Descritta così la mia via appare per quello che potrebbe essere e cioè un placido tratto di strada poco frequentata dal passaggio pedonale. Nel suo insieme è quindi una bella strada, grande, luminosa e verde. Peccato che l’essere poco frequentata l’esponga quotidianamente ai riti incivili della sporcizia: quella leggera, fatta di pagine di giornali volati fin lì da chissà dove, di cartacce anonime, volantini e volantoni pubblicitari depositati e mai letti. E poi a quella molto meno sopportabile creata da chi nell’assenza di costanti presenze umane si sente libero di trattarla come una discarica a cui affidare pezzi vecchi o non più funzionanti della propria vita o della propria casa.

Insomma, mentre con la macchina ormai ferma racimolavo oggetti e borse, nel rito finale della mia giornata lavorativa, mi accorgo che sedute sul muretto a pochi metri da me, due persone di colore, un uomo ed una donna, educatamente sistemati su vari strati di cartone stavano consumando un frugale pasto, in una sorta di pic nic metropolitano. La cosa avviene spesso in quel tratto di marciapiede perché le piante creano una piccola copertura dal sole ed il muretto invita ad una abbastanza comoda seduta. Fin qui quindi nulla di strano. Sono tranquilli e soprattutto mi è impossibile non essere solidale con chi è talmente disperato da doversi accontentare di quel desolato ed angusto spazio per rifocillarsi da una giornata ingrata.

Ieri quindi dopo aver rivolto loro il solito sguardo benevolo mi stavo avviando verso casa. Ad un tratto però l’uomo, sfogliando un giornale che aveva con se, ha visto scivolar via una pagina e dopo averla osservata cadere la lasciata strusciar via senza accennare minimamente al gesto di andarla a raccogliere.

Istintivamente mi sono fermata. Ho pensato che quella negligenza mi dava fastidio e nel contempo mi spiegava perché la via si riempisse così spesso di cartaccia ed ho valutato se fosse il caso di dire qualcosa oppure, spinta dalla solidarietà di cui sopra,lasciare che le mie parole scivolassero via nel silenzio delle mie considerazioni, insieme a quel solitario foglio di giornale.

Nel tentennamento ho inizialmente pensato di assecondare quest'ultimo pensiero, ma poi voltandomi verso il mio cancello ho notato quanta cartaccia, sporca ed ormai ingiallita imbrattasse il marciapiede ed un moto di rabbia ha avuto la meglio sul mio proposito di silenzio. Ed allora, non volendo infierire con un rimprovero troppo severo sulla vita disgraziata di quelle persone ho optato per un comportamento soft: ho raccolto io il foglio di giornale e passandogli accanto gli ho chiesto di prestare più attenzione la prossima volta. Mi sembrava un giusto compromesso, ed invece ho scatenato una reazione verbalmente violenta nell’uomo che ha iniziato immediatamente ad alzare la voce e giustificando quella sua disattenzione come una piccola cosa che non avevo nessun diritto di segnalargli, poiché da giorni si occupava diligentemente di tenere pulito quel tratto di strada. Io non lo sapevo, ed ho capito al volo che avevo urtato la sensibilità dignitosa di chi, anche nella difficoltà, cerca di mantenere una specie di pulizia per se e per la collettività da cui si sente comunque ed inevitabilmente emarginato.

[ESTRATTO DEI DATI]
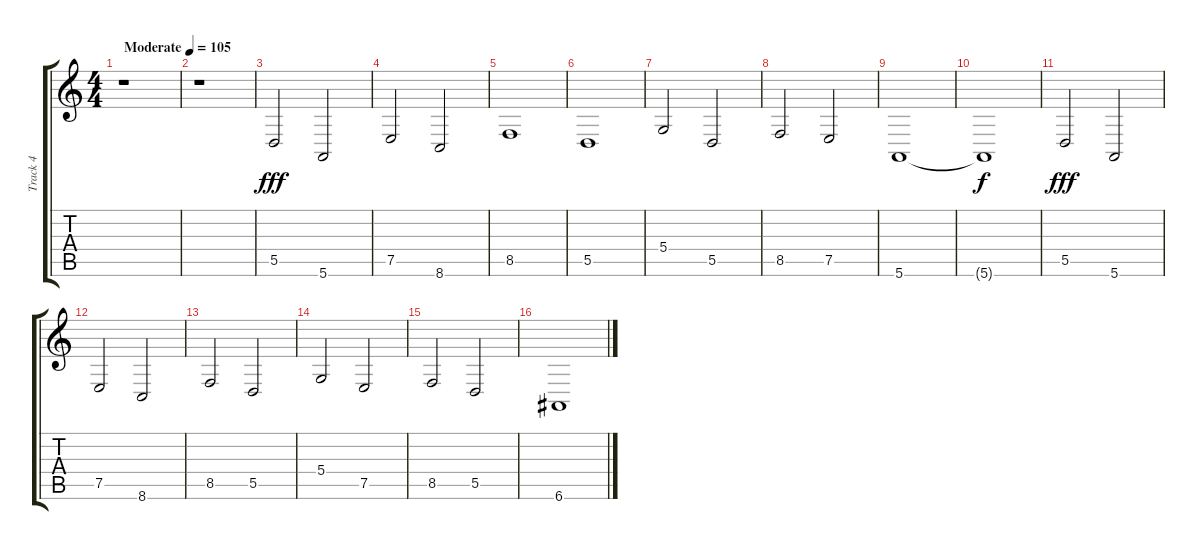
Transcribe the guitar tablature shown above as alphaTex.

[COMPITO 1]
Rispondi alle domande seguenti in base al brano sulla via di casa.
(a) Perché, secondo il brano, ci si siede spesso su quel tratto di marciapiede?
(b) Che cosa ha fatto l'uomo quando una pagina del giornale gli è scivolata via?
(c) Con quale motivo l'uomo ha sostenuto di non meritare il richiamo?
[COMPITO 2]
Scrivi il seguito del brano sulla via di casa, partendo subito dopo la sua ultima frase.

[RISULTATO DEL COMPITO 1]
(a) Le piante fanno un po' di riparo dal sole e il muretto offre una seduta abbastanza comoda.
(b) L'ha guardata cadere e l'ha lasciata strusciare via, senza fare alcun gesto per raccoglierla.
(c) Da giorni si occupava con diligenza di tenere pulito quel tratto di strada.

[RISULTATO DEL COMPITO 2]
Ho cercato di spiegargli che apprezzavo i suoi gesti e che non volevo rimproveralo ma soltanto richiamare la sua attenzione e che inoltre avevo raccolto io il suo foglio e quindi, non doveva agitarsi così. Ma non c’era verso, lui si arrabbiava sempre di più e la donna che era con lui cercava di calmarlo dicendogli frasi che non capivo e che dai gesti intuivo avessero la finalità di richiamare su di se la sua attenzione. Nell’impossibilità di calmarlo con le miei rassicurazioni verbali l’ho salutato e mi sono avviata verso la mia abitazione ma lui, mentre avevo già voltato le spalle, mi ha chiamato: “ Bush”. E questo non ho potuto tollerarlo. Proprio a me, persona da sempre fortemente contro i massimi poteri, attenta sostenitrice dei valori e della dignità di ogni singola persona e quindi ancor di più nei confronti di quelli bastonati dalla vita, no, non era possibile sentirmi apostrofare così.

Sono tornata indietro, mi sono riposizionata davanti a lui, ed in un crescendo vocale ho cercato come meglio potevo di spiegargli che si stava sbagliando, che non era proprio il caso di attaccarmi e via dicendo. In un attimo i ruoli si erano capovolti, ed io mi sono sentita oggetto delle stesse pregiudizievoli opinioni di chi parla ed addita per partito preso.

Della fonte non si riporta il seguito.